PBA President and UnionBank Chairman Justo Ortiz urged different startups, fintech companies, and entrepreneurs to learn from one another. He believes that by learning from other principles-based regulation practices, blockchain companies and other startups can model their own ecosystem in the country.
Inferior tech infrastructure
Also included in the aforementioned 2018 world digital competitiveness ranking was how the Philippines experienced massive drops for the technology factor, landing 58th place as it dropped 7 places from last year's 51st-place finish.
The technology factor takes into account the "overall country setting that enables digital technologies to develop." Slow internet remains a big reason for the low rankings as well: out of 63 countries, the Philippines ranked 62nd in communications technology and 61st in internet bandwidth speed.
FINTQ reported that 57 per cent of its study's respondents are so-called “digital laggards” who show limited or scant capacity at this point, scoring 40 and below out of the perfect 100 in FinTQ’s CARA Index.
About 24 per cent are “pack followers” who scored 41 and 60, translating to “minimal” capacity for DX. Only 18 per cent of the respondents scored 61 and above, thus making them “pathbreakers” who show extensive or substantial readiness.
Meanwhile, in the education sector, the Philippines recorded only 27 per cent of schools connected to the Internet, which the Department of Education (DepEd) intends to change. In 2018, the target is to connect some 30,000 schools in eight pilot regions (CAR, 2, 8, 10, Caraga, ARMM, 4B). By 2019, the target is to connect all schools to the DepEd WAN. By 2022, all schools should be connected to the Internet.
The department also hopes to develop and create an Innovation Hub in high schools, or an ICT incubation hub in science high schools for research and development. These are envisioned to be centers for robotics and research and development and thus will be equipped with the latest technology, a computer lab, and an electronics lab.
With these hubs all over the country, they are expected to focus on local, community-level problems, while tertiary ICT programs are geared toward global competition and specialization.
Lack of talent
Focusing on the manufacturing sector, IDC noted the most pressing challenge is the need to recruit talent with skill sets that can drive change.
Shaping the workforce of the future is also a major issue because 85 per cent of jobs in manufacturing are expected to be transformed in the next three years. And almost 60 per cent will be redeployed to a new position and/or retrained for digital work.
In a separate research by the analyst firm, titled “Unlocking the Economic Impact of Digital Transformation in Asia Pacific”, it showed only 7 per cent of Philippine organizations are "Leaders" while the remaining 93 per cent are "Followers". The study involved 1,560 respondents in 15 markets.

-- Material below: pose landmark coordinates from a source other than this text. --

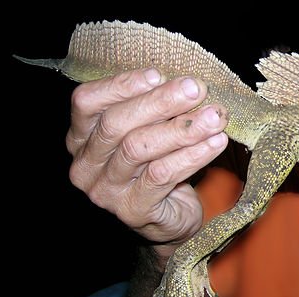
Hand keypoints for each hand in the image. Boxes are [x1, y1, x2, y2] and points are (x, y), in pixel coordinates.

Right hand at [67, 68, 228, 258]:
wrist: (171, 220)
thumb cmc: (159, 167)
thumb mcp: (150, 133)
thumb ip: (155, 110)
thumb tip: (187, 83)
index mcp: (82, 138)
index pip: (86, 103)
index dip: (121, 85)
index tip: (158, 74)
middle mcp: (85, 165)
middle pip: (116, 124)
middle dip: (160, 102)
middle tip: (196, 89)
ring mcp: (106, 191)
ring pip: (140, 149)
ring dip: (183, 129)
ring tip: (215, 116)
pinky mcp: (133, 210)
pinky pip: (163, 175)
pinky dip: (192, 155)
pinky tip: (216, 142)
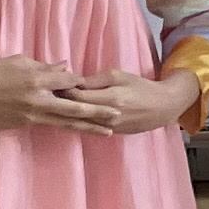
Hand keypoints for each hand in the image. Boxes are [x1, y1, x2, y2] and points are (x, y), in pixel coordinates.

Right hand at [0, 58, 107, 133]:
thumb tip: (66, 68)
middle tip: (117, 114)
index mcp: (36, 79)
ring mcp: (32, 116)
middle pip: (74, 107)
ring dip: (88, 126)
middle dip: (97, 111)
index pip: (68, 81)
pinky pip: (52, 126)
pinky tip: (81, 130)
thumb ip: (44, 66)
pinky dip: (68, 127)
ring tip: (108, 131)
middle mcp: (38, 100)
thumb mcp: (19, 61)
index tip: (91, 84)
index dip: (80, 82)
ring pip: (66, 122)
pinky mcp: (26, 125)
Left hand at [59, 69, 201, 135]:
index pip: (77, 96)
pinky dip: (78, 121)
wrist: (162, 108)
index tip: (51, 84)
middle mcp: (107, 116)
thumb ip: (96, 80)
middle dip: (60, 103)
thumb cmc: (141, 87)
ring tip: (52, 107)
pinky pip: (90, 128)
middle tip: (46, 96)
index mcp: (109, 98)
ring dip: (67, 115)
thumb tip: (75, 82)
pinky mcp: (112, 133)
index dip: (62, 90)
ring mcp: (109, 128)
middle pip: (76, 111)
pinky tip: (68, 117)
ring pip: (80, 123)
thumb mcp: (120, 75)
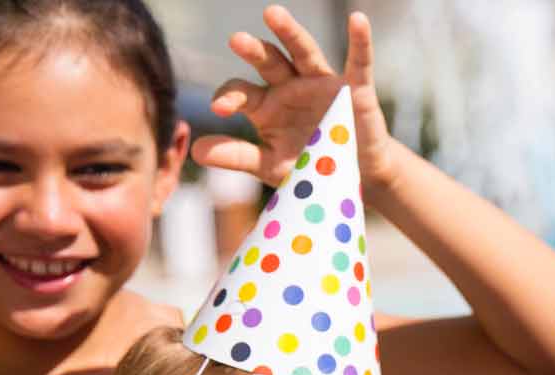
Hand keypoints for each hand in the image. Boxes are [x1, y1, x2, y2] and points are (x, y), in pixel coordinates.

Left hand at [193, 5, 399, 191]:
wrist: (356, 179)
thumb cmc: (310, 168)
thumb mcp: (271, 165)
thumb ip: (237, 155)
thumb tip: (195, 150)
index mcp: (266, 104)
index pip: (240, 91)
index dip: (229, 96)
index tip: (220, 108)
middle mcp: (289, 86)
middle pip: (267, 62)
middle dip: (253, 51)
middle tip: (236, 40)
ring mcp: (321, 83)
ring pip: (303, 52)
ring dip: (289, 33)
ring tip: (272, 14)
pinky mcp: (355, 88)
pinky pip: (358, 62)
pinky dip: (359, 41)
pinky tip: (357, 19)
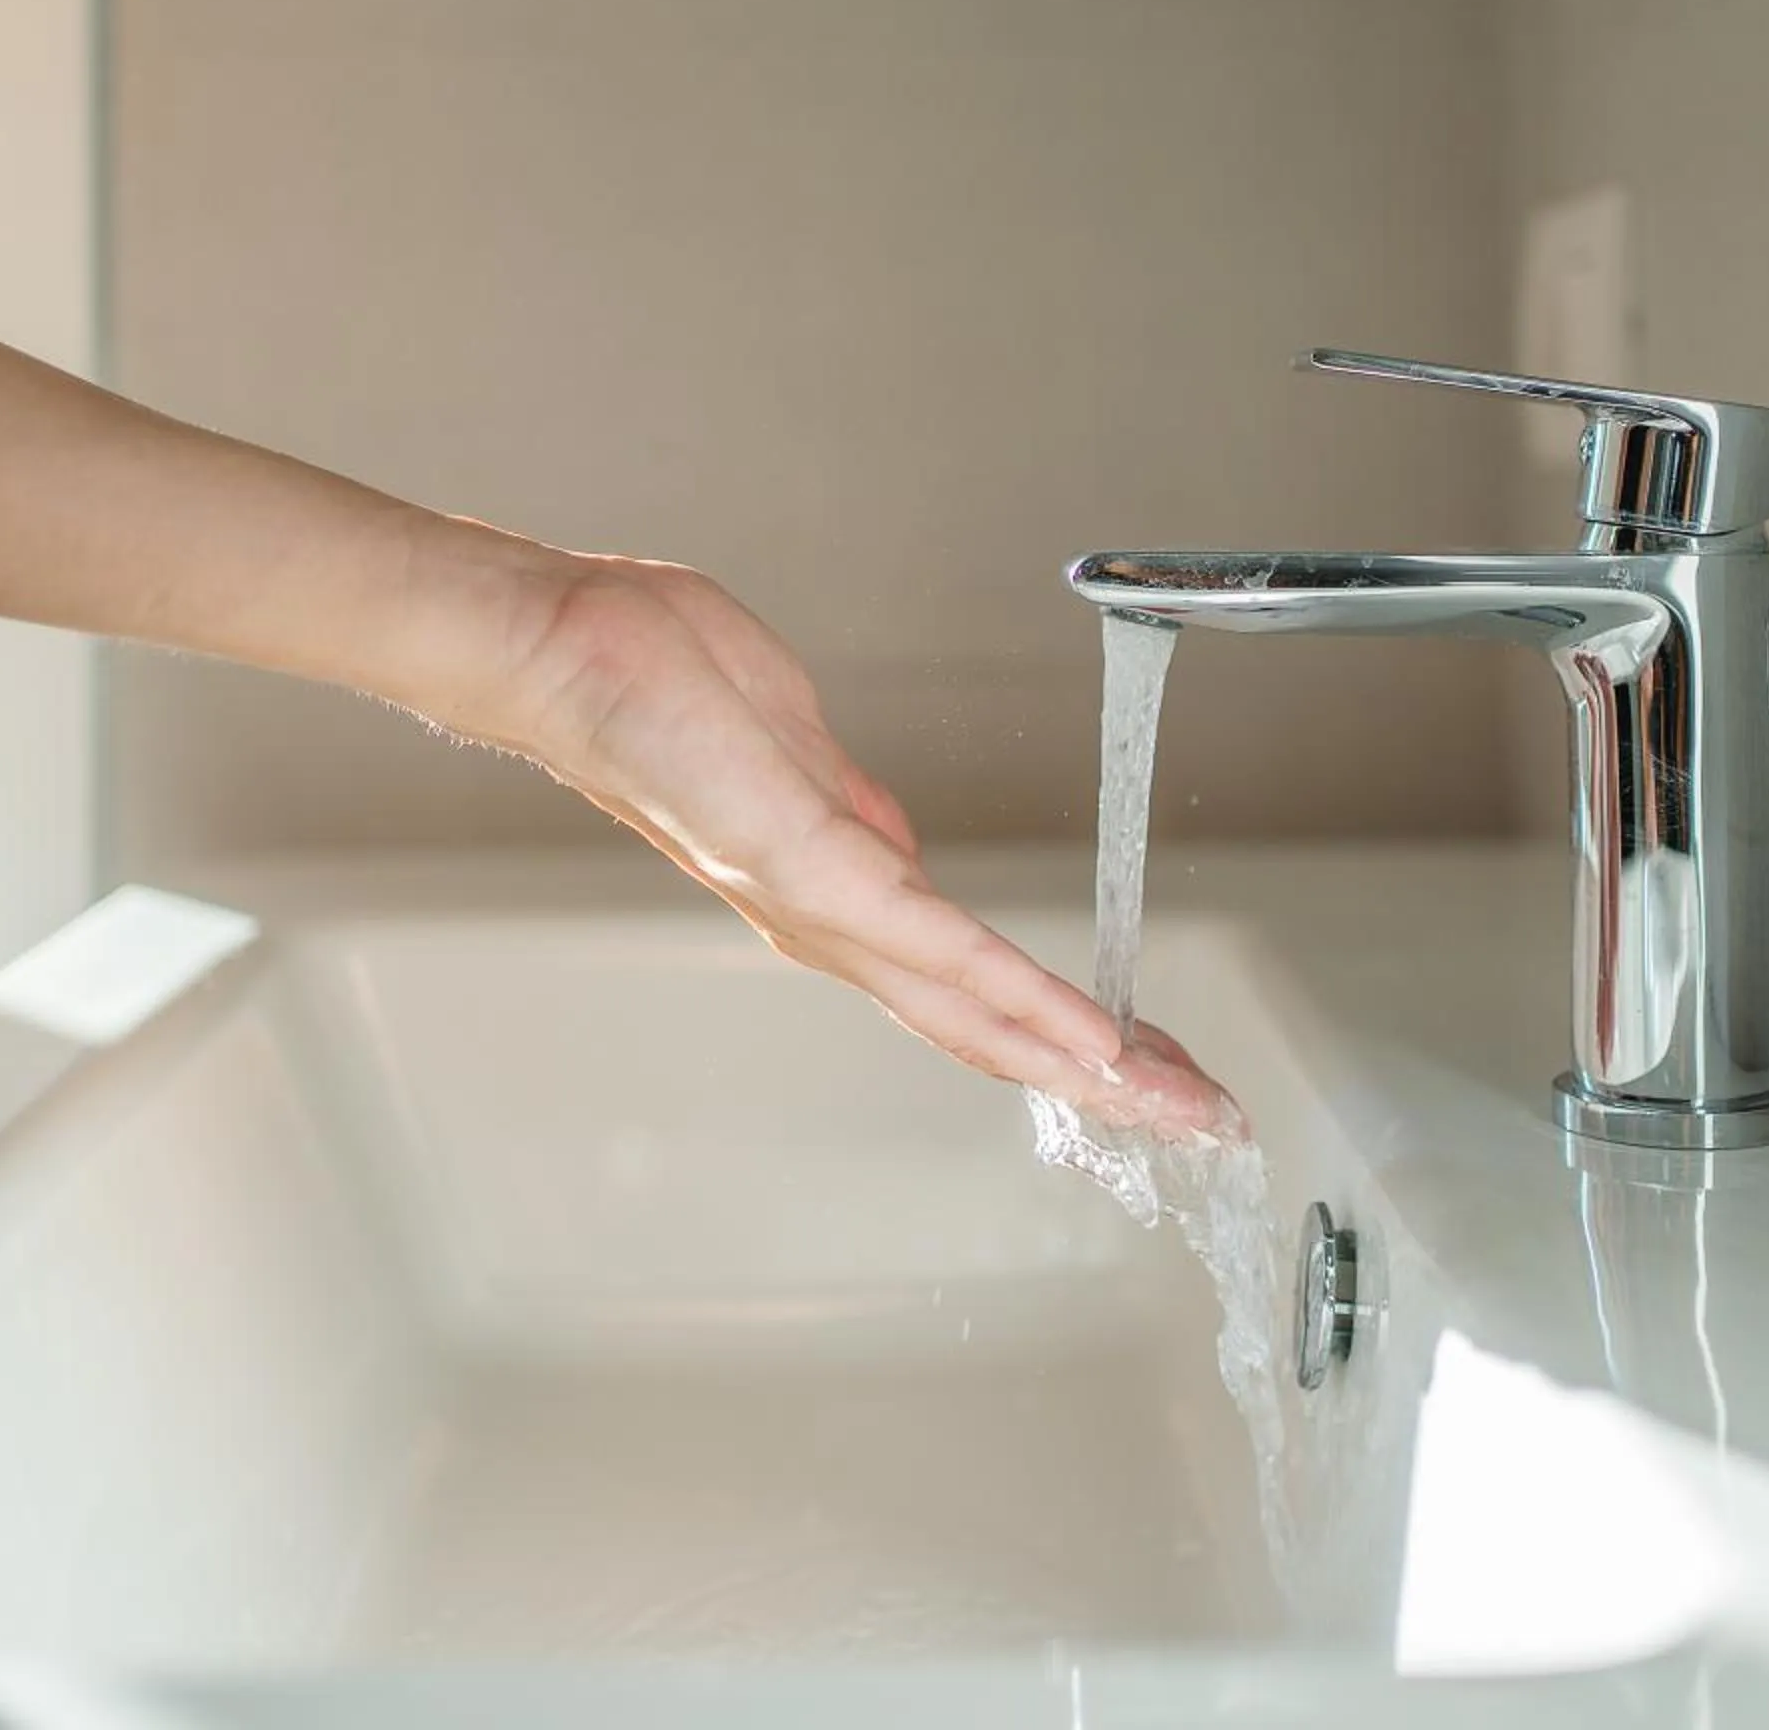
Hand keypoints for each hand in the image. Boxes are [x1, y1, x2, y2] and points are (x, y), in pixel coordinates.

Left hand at [475, 552, 1237, 1138]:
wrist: (560, 647)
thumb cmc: (654, 678)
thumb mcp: (792, 754)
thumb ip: (855, 816)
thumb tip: (903, 858)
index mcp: (832, 898)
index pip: (970, 990)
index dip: (1066, 1039)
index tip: (1152, 1069)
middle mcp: (826, 930)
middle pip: (991, 1031)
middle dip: (1108, 1083)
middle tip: (1208, 1121)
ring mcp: (820, 907)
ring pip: (980, 1010)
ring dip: (1091, 1064)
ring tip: (1178, 1101)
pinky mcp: (812, 866)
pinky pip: (942, 949)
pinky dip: (1027, 1000)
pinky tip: (1094, 1038)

About the leaders, at least a third of their businesses’ revenue is derived from digital products and services, and they have full or progressing digital transformation strategies. In fact, 48 per cent of Filipino leaders have implemented a full digital strategy.

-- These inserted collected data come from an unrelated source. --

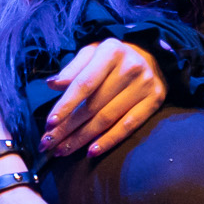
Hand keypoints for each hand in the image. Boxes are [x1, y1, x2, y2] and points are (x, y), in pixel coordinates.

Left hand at [39, 38, 167, 159]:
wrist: (153, 57)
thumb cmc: (113, 58)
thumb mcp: (93, 53)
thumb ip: (73, 69)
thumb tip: (52, 84)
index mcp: (111, 51)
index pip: (84, 83)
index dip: (66, 104)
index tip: (49, 123)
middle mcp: (130, 67)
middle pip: (94, 105)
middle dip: (68, 127)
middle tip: (49, 143)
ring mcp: (144, 85)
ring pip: (107, 119)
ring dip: (82, 138)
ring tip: (62, 150)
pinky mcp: (154, 101)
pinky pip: (128, 126)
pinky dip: (108, 141)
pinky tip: (91, 152)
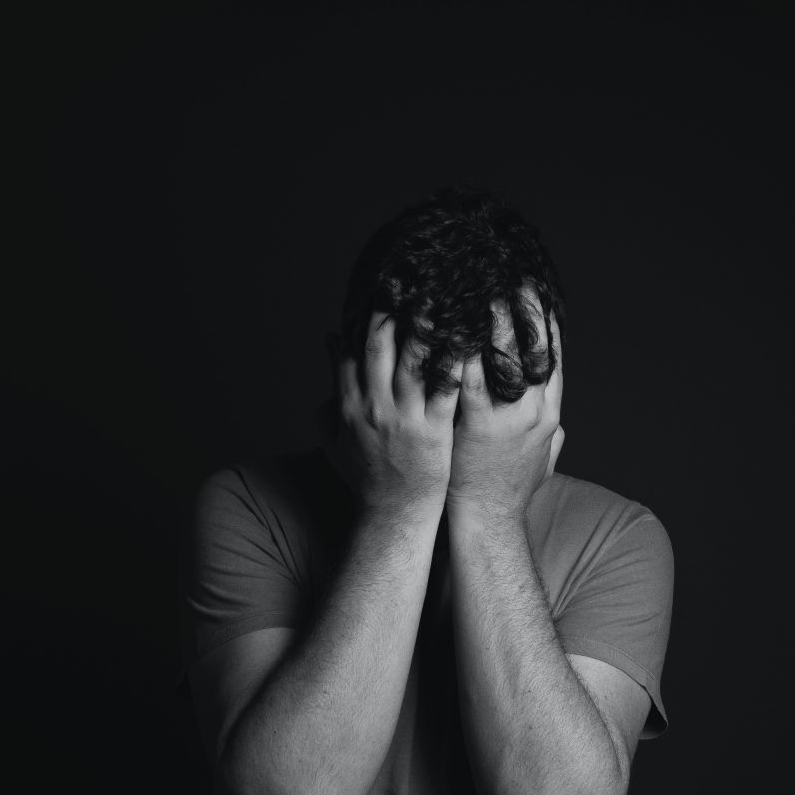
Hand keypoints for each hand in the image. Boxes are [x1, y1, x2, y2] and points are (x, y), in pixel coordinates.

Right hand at [324, 312, 459, 517]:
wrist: (393, 515)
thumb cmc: (367, 477)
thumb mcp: (334, 438)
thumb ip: (328, 396)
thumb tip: (327, 349)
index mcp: (349, 406)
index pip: (350, 353)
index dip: (361, 320)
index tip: (375, 292)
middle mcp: (374, 407)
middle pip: (379, 348)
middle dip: (390, 310)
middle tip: (405, 278)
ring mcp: (404, 418)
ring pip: (412, 362)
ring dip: (425, 327)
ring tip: (438, 296)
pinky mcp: (433, 431)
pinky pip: (445, 390)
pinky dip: (455, 363)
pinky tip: (467, 340)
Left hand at [446, 310, 563, 522]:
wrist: (490, 522)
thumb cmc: (510, 492)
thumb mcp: (543, 462)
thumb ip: (550, 437)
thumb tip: (558, 423)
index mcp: (549, 414)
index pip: (554, 358)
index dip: (546, 324)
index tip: (538, 294)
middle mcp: (535, 411)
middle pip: (535, 349)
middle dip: (525, 311)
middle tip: (513, 279)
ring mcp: (509, 418)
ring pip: (505, 358)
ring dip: (493, 322)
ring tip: (480, 291)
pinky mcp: (479, 426)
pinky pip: (471, 378)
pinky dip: (463, 351)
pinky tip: (451, 329)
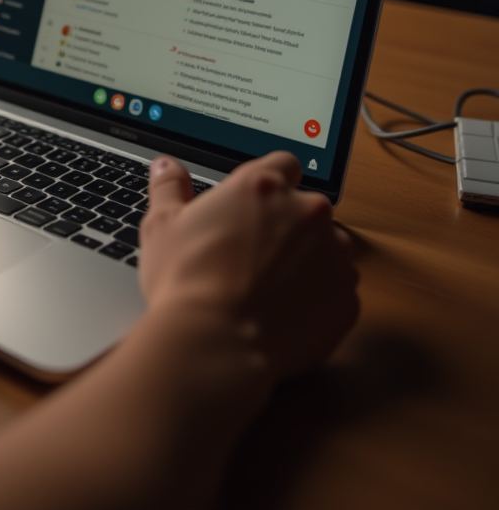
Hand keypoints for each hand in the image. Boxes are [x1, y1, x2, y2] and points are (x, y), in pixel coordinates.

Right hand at [138, 151, 358, 383]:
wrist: (216, 345)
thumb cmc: (187, 283)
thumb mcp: (162, 226)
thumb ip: (170, 188)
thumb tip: (166, 166)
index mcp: (262, 187)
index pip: (283, 164)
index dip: (270, 183)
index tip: (255, 203)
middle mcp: (306, 213)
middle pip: (306, 208)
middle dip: (287, 225)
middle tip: (251, 252)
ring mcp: (334, 256)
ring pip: (328, 248)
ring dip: (308, 259)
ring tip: (268, 286)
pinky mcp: (347, 299)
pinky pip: (337, 290)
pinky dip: (318, 298)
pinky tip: (284, 311)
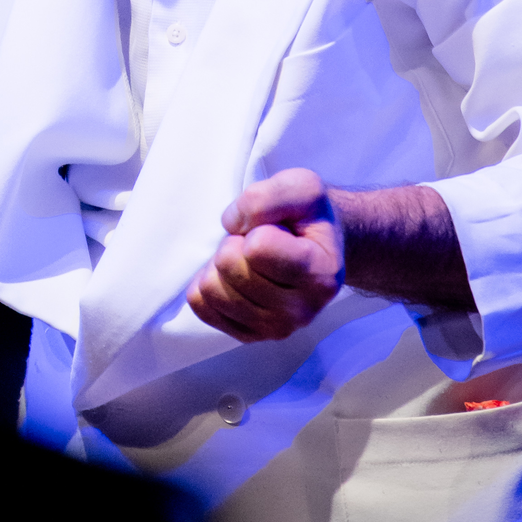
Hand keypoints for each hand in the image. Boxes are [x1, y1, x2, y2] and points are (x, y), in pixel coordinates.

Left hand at [187, 168, 344, 343]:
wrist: (315, 245)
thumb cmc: (307, 217)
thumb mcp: (301, 186)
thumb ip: (268, 196)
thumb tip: (233, 224)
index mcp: (322, 275)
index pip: (257, 248)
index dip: (256, 226)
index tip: (275, 228)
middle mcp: (302, 311)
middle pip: (229, 266)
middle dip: (235, 243)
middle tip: (256, 241)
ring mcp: (275, 329)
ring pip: (210, 289)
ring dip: (219, 263)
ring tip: (247, 259)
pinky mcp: (248, 335)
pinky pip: (200, 305)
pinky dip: (207, 281)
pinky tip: (232, 276)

As for the followers, revenues of such organizations comprise less than 20 per cent of their total revenue, and only 17 per cent of these businesses have a full digital strategy.

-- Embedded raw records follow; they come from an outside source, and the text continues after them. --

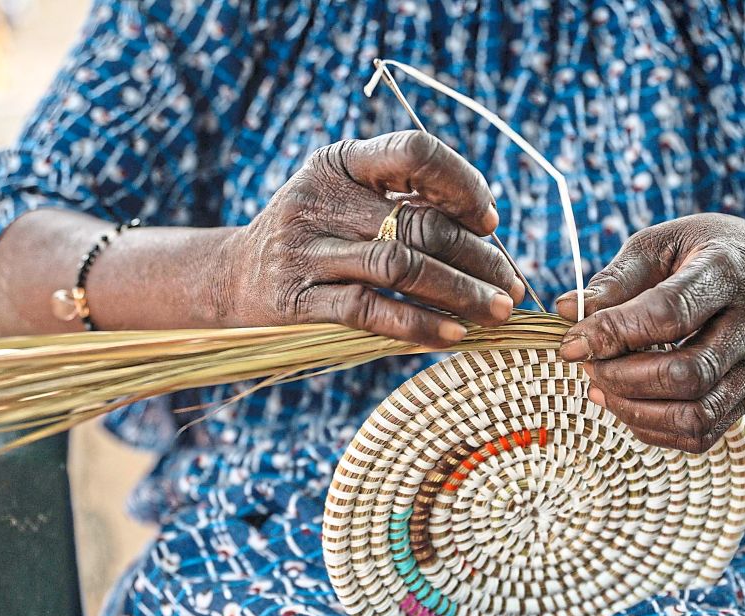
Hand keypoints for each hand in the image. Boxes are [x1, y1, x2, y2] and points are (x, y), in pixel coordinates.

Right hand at [216, 131, 522, 344]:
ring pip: (401, 267)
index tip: (489, 220)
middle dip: (479, 258)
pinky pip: (370, 312)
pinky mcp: (297, 299)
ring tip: (496, 312)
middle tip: (512, 287)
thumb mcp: (349, 201)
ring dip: (460, 293)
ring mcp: (305, 248)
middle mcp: (320, 197)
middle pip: (419, 222)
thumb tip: (490, 236)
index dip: (462, 182)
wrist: (232, 277)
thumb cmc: (317, 238)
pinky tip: (453, 335)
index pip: (414, 151)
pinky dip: (419, 325)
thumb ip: (406, 205)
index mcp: (341, 162)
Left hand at [556, 214, 744, 452]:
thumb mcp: (658, 246)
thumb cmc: (699, 255)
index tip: (572, 343)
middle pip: (687, 374)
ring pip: (696, 415)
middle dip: (623, 379)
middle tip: (588, 367)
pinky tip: (626, 403)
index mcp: (727, 271)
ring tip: (601, 388)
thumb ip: (616, 279)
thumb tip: (567, 310)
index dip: (614, 333)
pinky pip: (700, 434)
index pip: (670, 314)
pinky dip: (654, 429)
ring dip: (636, 410)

The research likewise indicated that leaders are currently experiencing double the aforementioned benefits of followers. This difference will only grow more pronounced by 2021, the report said.
The need for organizations to retrain individuals and organizations with future-ready skills was also brought up.
Jubert Alberto, country head of IDC Philippines, acknowledged that there would be “job redundancies along the way.” He also emphasized though, that technology would allow for the creation of new jobs, and business should invest in upskilling their workers for the modern digital business models.